The IHIs are unique, non-transferable, life-long numbers for each citizen that do not hold any clinical information but instead serve as detailed demographic records. HSE has created two "flags" for the IHI: one is consent to share for clinical care, and the other is consent to share for clinical research.

"Currently, there is no legislation behind that; it's entirely a technology piece. So we've just said when we do understand what [Ireland] is going to do about consent, it would be stored once and once alone and not on every system across the land. By saying that from the start, it lets us create an additional consent to share for clinical research purposes that future-proofs our systems," he says.

Risking privacy and your life

Corbridge wants to flip the view that patients who are giving consent to using their data are risking their privacy.

"What we're trying to do with the IHI and the sharing of records is making clear that while it could be portrayed as a privacy risk, having records digitally means we can see who has looked at them and we want to be able to empower patients to know who has looked at them," he says.

In addition, Corbridge believes that digital records are easier to store - and less likely to be lost than paper records, which again should aid privacy rather than hinder it.

"Having digital records, having records in the cloud, having an identifier, is actually as much about creating privacy as it is about efficiency and patient safety," he says.

The terms of the opt-out need to be carefully thought through so that patients do not risk damaging the quality of care available to them.

"Imagine you were given permission as a patient on every data item that you didn't want to share, and then you turn up at A&E and effectively have an incomplete record, then the clinician can't see the things you've blanked out. He or she shouldn't really provide clinical care against that record if he only knows half of the story," he says.

Selling data

One of the primary concerns that privacy campaigners have with NHS's care.data programme is where the data goes, or who it is sold to. An internal review by the NHS Information Centre (now HSCIC) back in 2014, found that millions of patients' NHS data had been sold to private companies - including insurance firms and pharmaceutical companies -over the past decade.

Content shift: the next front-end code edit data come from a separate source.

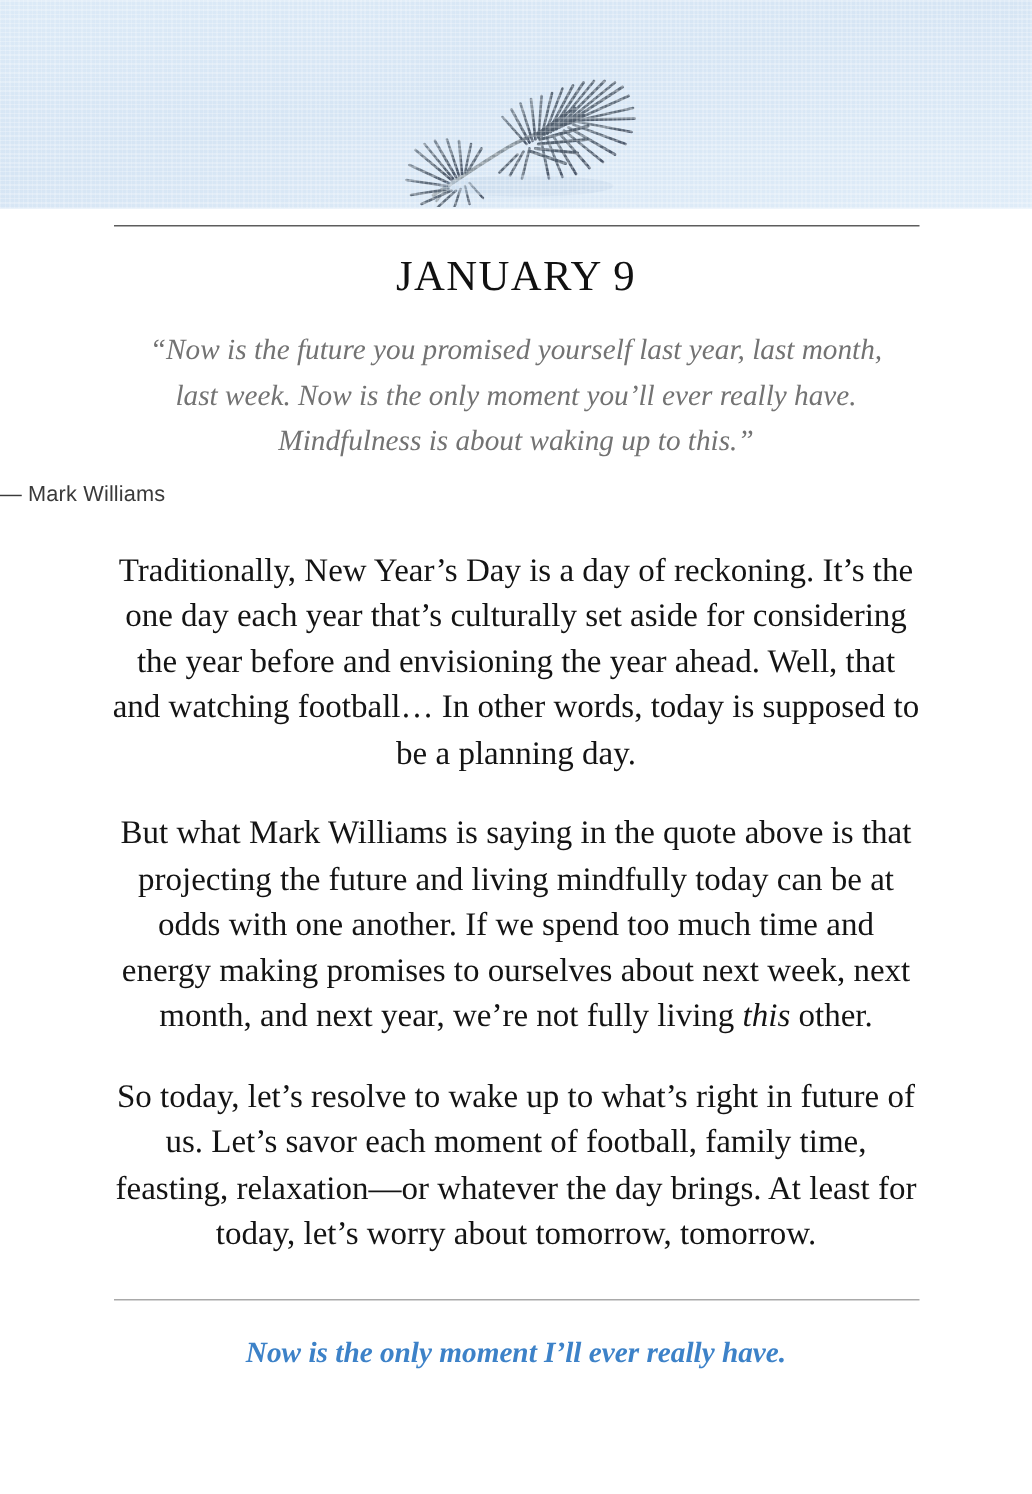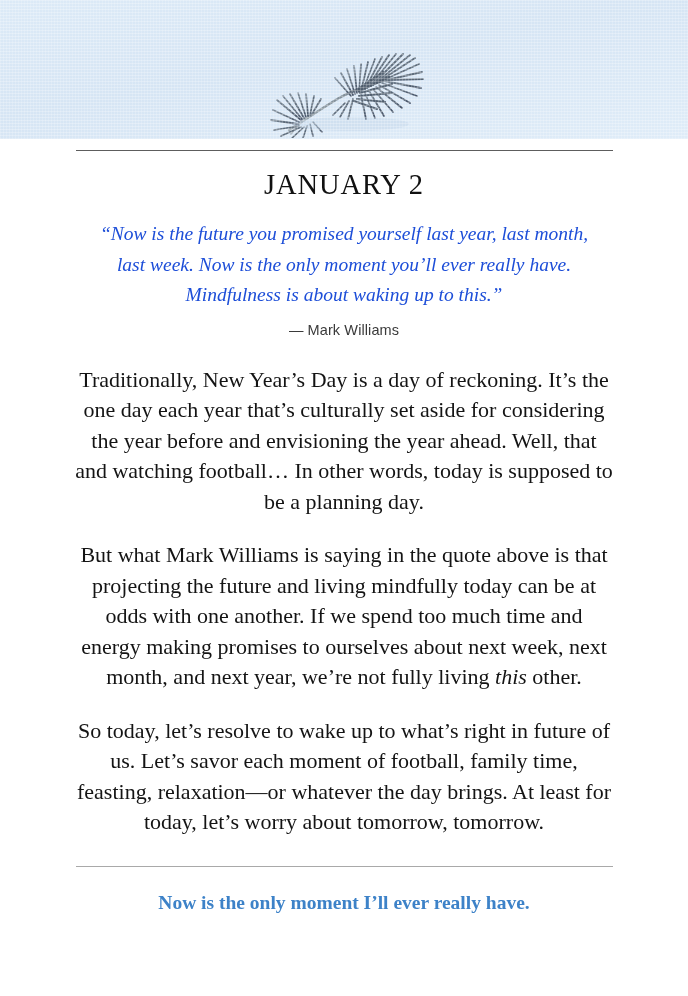"JANUARY 2" h1.title { text: 2 -> 9 }
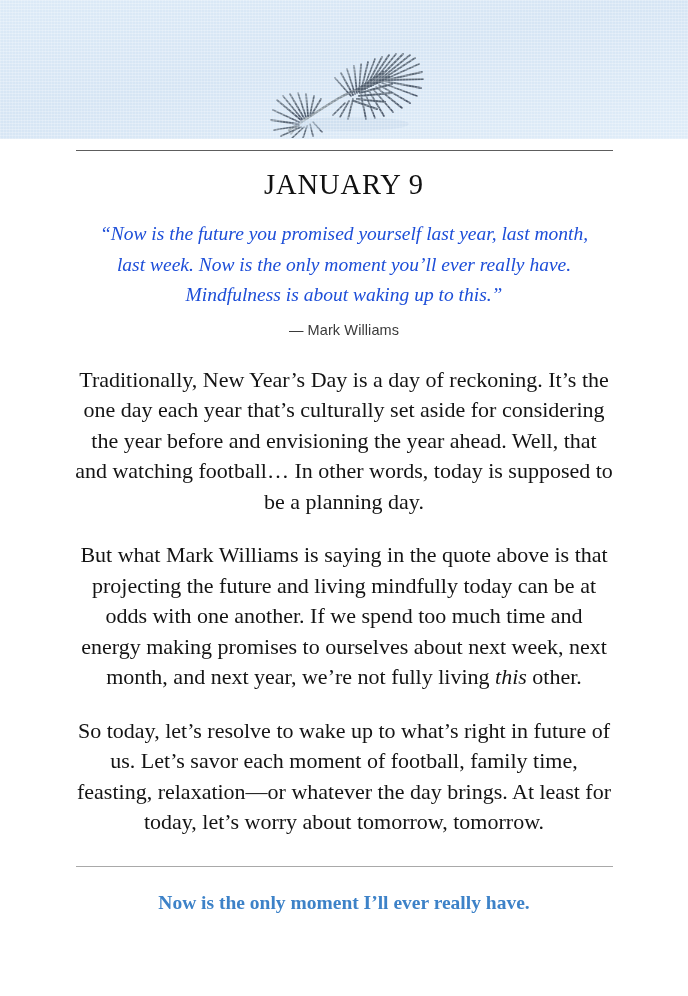"“Now is the future you" .quote { color: #1d4ed8 -> #737373 }
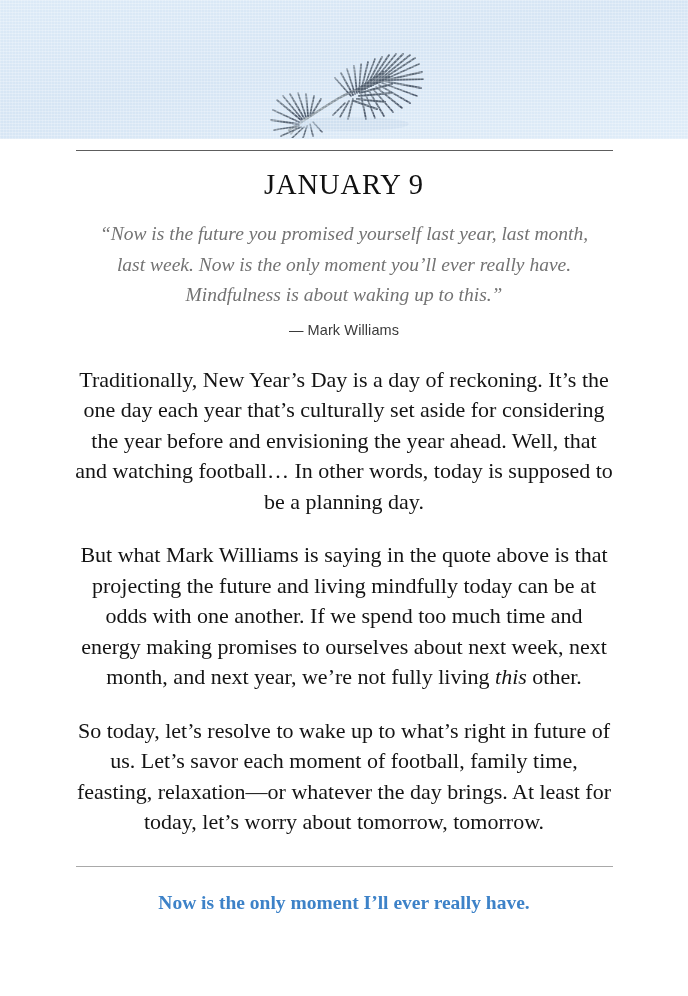"— Mark Williams" .attribution { text-align: center -> none }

Corbridge believes that national health organisations need to determine whose data it is - whether it's the HSE's or a patient's data.

"At some point I think globally, healthcare systems will realise the data belongs to the patient. It's the patient's data. We're custodians of the data about them," he says.

HSE is trying to empower haemophilia patients to be able to add to their health records; if they have a bleed they can add this information in, explain how bad it was, what treatment they used, whether they needed more treatment, and these treatments can then be delivered to the patient and scanned on their phone. Next to be able to add to their health records will be epilepsy patients, Corbridge says.

So with some patients giving out more information on their health than others, does that mean insurance firms will get access to that data?

More than 50 per cent of Irish citizens have private healthcare - it is an insurance-led healthcare system - and Corbridge says one of the reasons it went for an IHI number rather than the Personal Public Service Number (PPSN) was to make the information more easily available to the private sector. He insists, though, that the patient decides what data gets shared with an insurance firm.

Corbridge says that HSE could one day have a partnership with insurance companies - but that it would have to be carefully managed, with patients completely involved at every stage.

"If at any point it looks like health delivery is handing information to insurance [companies], then trust in health data is removed from the patient. I strongly believe that the patient needs to have trust that we are custodians of their data, and we can do what we can with that data to provide care and if there is any decision for the data to be used for anything else then it is up to the patient to make [that decision]," he says.